===== TEXTO PARA ANALIZAR

La primera lectura, tomada del I Libro de los Reyes,
tiene como protagonista al profeta Elías, quien vivió en el siglo IX AC. A
pesar de la enorme distancia temporal y cultural que nos separa de él, este
personaje tuvo una experiencia humana muy intensa que nos permite sintonizar
con él:
Acab, rey de Israel, se casó con una mujer cananea,
llamada Jezabel. Instigado por ella, el rey abandonó la fe de sus mayores y
levantó altares para honrar a los dioses cananeos, y ordenó asesinar a los
profetas que anunciaban el mensaje de Iahvé.
El profeta Elías denunció con vehemencia la
infidelidad religiosa del rey, y esto lo convirtió en objetivo de la
persecución ordenada por Jezabel.
Este es el contexto para comprender la primera
lectura. Huyendo de la ira de la reina, Elías se internó en el desierto. Su
situación era muy complicada pues era perseguido por un enemigo muy poderoso,
estaba solo, hambriento y sediento; había perdido la esperanza.

==========
===== DATOS PROPORCIONADOS

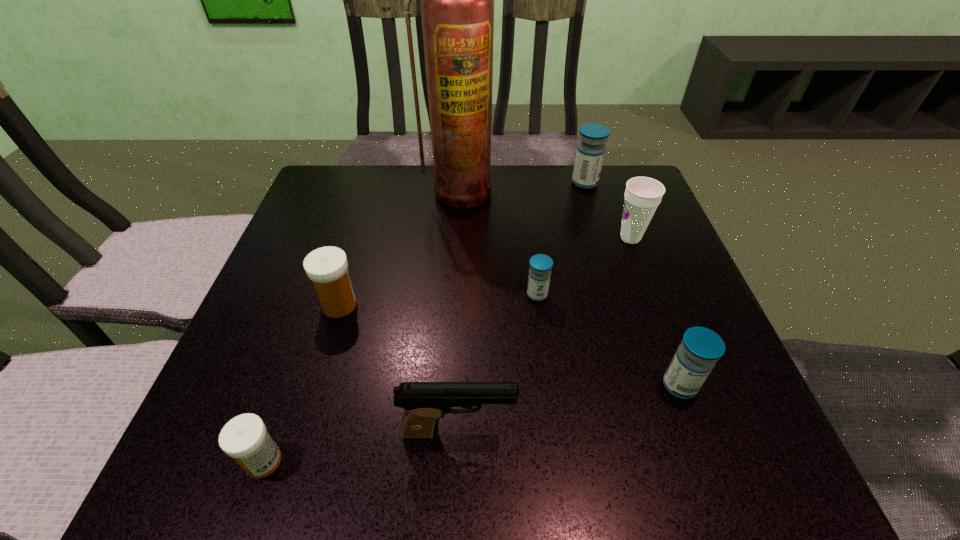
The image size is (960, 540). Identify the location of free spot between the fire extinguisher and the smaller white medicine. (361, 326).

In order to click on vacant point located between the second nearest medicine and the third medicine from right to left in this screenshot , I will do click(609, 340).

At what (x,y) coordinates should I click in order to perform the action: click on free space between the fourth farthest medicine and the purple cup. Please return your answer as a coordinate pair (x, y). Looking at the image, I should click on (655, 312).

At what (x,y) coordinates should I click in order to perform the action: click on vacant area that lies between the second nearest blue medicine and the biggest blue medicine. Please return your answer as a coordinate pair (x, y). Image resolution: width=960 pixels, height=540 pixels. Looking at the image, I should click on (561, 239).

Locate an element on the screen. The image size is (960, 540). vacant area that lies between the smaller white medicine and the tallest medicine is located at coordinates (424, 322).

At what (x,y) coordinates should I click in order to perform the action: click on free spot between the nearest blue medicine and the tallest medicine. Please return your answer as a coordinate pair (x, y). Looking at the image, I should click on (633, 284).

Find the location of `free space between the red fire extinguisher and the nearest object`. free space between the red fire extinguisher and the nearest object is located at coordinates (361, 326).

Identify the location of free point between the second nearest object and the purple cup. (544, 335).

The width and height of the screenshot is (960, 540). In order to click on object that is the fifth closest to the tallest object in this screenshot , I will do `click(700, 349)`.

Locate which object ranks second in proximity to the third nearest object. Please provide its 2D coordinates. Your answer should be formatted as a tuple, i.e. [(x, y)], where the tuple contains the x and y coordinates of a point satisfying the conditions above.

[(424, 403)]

==========

PREGUNTAS DEL TEXTO ->
A – Di si cada frase coincide con el texto sobre el profeta Elías: (i) Jezabel era cananea; (ii) Elías vivió en el siglo VIII AC; (iii) Elías huyó al desierto acompañado. Contesta sí o no y copia las palabras del texto que lo deciden.
B – Sigue escribiendo el texto sobre el profeta Elías justo después de su última oración.
Los datos vienen de otra fuente.

RESPUESTAS ->
A –
(i) Sí: «se casó con una mujer cananea, llamada Jezabel».
(ii) No: «quien vivió en el siglo IX AC».
(iii) No: «estaba solo».

B –
El texto que hemos escuchado nos dice que Elías “se
sentó bajo un árbol de retama, sintió deseos de morir y dijo: ‘Basta ya, Señor;
quítame la vida, pues ya no valgo más que mis padres’. Después se recostó y se
quedó dormido”.
El profeta se sentía agobiado. Sus fuerzas físicas y
su motivación no daban para más. Ante la situación extrema en que se
encontraba, lo único que le quedaba era morir; por eso suplica: “Quítame la
vida”. Aunque para nosotros, mujeres y hombres de nuestra época, el siglo IX AC
es algo muy distante, la crisis existencial que vive el profeta nos impacta y lo
sentimos cercano.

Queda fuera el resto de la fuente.